En una de las primeras anotaciones en su diario, Marina Tsvietáieva describe su día. Escribe desde una buhardilla moscovita y cree que es el 10 de noviembre de 1919. No lo sabe bien. “Desde que todos viven según el nuevo estilo, nunca sé qué fecha es.” La poeta pierde el registro del calendario pero lleva contabilidad de su desgracia y también de las alegrías inesperadas. La revolución que un día imaginaba como la esperanza de vida la ha sumido en la pobreza más terrible. Su penuria, sin embargo, no tiene color político. Quizá lo más sorprendente de sus Diarios de la Revolución de 1917 es el modo en que aborda el cataclismo histórico. El miedo, el hambre, la persecución, la muerte aparecen como señales trágicas de lo humano, no como impuestos de una tiranía. Cortando leña, buscando el pan, cuidando el fuego Tsvietáieva permanece al margen de los ejércitos. En 1920 escribe:
De izquierdas como de derechas
Surcos ensangrentados
Y cada herida:
¡Mamá!
Y yo, enajenada,
Sólo oigo eso,
Tripas—en las tripas:
¡Mamá!
Todos tendidos juntos—
Nadie podría separarlos.
Mirad: un soldado.
¿Dónde está el nuestro? ¿Dónde el suyo?
Era blanco—es rojo:
La sangre lo ha enrojecido
Era rojo—es blanco:
La muerte lo ha emblanquecido.
La poeta escapa de la dictadura de la política al tocar lo esencialmente humano. Aún en los momentos en que la política impone con mayor fiereza su imperio, toca un dolor que es indiferente a la historia. Admirable lección en el siglo de los fanáticos: el sufrimiento no tiene patria, ni idea, ni causa; no sirve a utopía alguna, no redime. En la poesía no hay denuncia, hay testimonio.

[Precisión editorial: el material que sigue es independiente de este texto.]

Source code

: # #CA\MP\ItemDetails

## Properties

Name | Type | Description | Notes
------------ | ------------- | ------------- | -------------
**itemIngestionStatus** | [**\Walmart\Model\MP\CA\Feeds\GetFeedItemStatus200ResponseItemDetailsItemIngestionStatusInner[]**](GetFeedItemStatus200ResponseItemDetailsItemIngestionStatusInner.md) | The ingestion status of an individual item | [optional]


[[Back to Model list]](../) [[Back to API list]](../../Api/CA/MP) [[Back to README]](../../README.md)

Mi desgracia, dijo la poeta de la tragedia, es que no hay nada en el mundo que me resulte exterior: “todo es corazón y destino.” Por eso todo en su poesía es ruptura, abismo, fin. Ruptura: un muro de siete letras y tras de él, el vacío. El “Poema del fin,” captura el acontecimiento del desamor.
El beso de corcho en los labios,
mudo,
como quien besa la mano
a una dama anciana o a un muerto.
…
Aprieta el puño—un pez muerto—
el pañuelo. –¿Nos vamos?
–¿A dónde? Elige: precipicio, bala, veneno…
La muerte—en claro.
La tragedia es mujer, recuerda Brodksy, en el sobrecogedor recuerdo de Tsvietáieva, donde la encumbra como la cima poética del siglo XX. Nada menos. Su literatura captura la experiencia de un dolor específicamente femenino. Un Job con faldas, la llama. Por eso Tsvietáieva llegó a dictarle una orden al supremo: “Dios, no juzgues. Tú nunca fuiste mujer en esta tierra.”